I really have about had it. There are times when I look like this pic, or at least I think I look like that. Who wants to look in the mirror when they look like that?!?! I get mad at anyone who happens to be within firing range. Going through all of this makes me incredibly sad. I feel like I'm the poster child for "there but for the grace of God go I". But then on the other hand I see other people going through things and am thankful that I only have this to deal with. Right now I'm in the "I want to get out!!!" mode. But I can't run away from myself. I know I have to go through this. I have all these emotions running through me and then I take a look at myself and see the changes that have occurred since "The Fall". I was going to list them but what would that accomplish? I'm dealing with the body and the circumstances that I have now. I try hard not to belly ache but this pain is wearing me down. I just wanted to get this post done today because I feel I'm at a crossroads. It's all REAL now. It's not a novelty anymore. Nothing is new anymore. Too much has happened and now it's scary. I've lost my vision of being well. I don't feel like I'm on a sick leave anymore. It's here and its REAL.
The nerve pain is taking on a life of its own and I keep forgetting that I also have a hip that isn't healing. This is a great time for denial!!

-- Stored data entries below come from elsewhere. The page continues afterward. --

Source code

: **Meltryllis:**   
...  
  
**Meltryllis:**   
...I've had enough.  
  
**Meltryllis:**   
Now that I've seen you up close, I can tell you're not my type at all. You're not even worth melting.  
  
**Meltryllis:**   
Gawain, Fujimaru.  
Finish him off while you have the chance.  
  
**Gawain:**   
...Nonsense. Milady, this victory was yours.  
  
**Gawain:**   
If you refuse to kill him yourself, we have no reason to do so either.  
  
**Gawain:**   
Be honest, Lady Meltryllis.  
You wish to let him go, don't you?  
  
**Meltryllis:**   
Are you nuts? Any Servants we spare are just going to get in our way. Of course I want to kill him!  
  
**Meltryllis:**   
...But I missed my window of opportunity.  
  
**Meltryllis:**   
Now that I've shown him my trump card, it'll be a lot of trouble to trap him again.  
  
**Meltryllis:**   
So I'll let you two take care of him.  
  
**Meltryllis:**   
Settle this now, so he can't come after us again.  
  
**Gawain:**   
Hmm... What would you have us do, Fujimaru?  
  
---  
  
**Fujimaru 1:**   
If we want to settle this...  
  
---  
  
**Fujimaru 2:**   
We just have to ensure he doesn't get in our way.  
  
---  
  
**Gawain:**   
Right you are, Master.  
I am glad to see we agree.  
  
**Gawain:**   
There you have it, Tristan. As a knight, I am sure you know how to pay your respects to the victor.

Thanks to everyone who cares about me. Whether we see each other or not, I know you're there. I feel better after unloading. Maybe it's the increased pain meds but I am feeling a bit more human. Earlier today I told Dave that I was ready to go into my cocoon--cut myself off from everyone and everything. I thought I would just hunker down in my bed and sleep the days away. Now I'm thinking that I know better than that. I know that to keep my sanity and health I need to be around people. So if y'all will hang in there with me, I'll hang with you! So I'll end this on a better note. Doesn't that piggy look happy? That's me.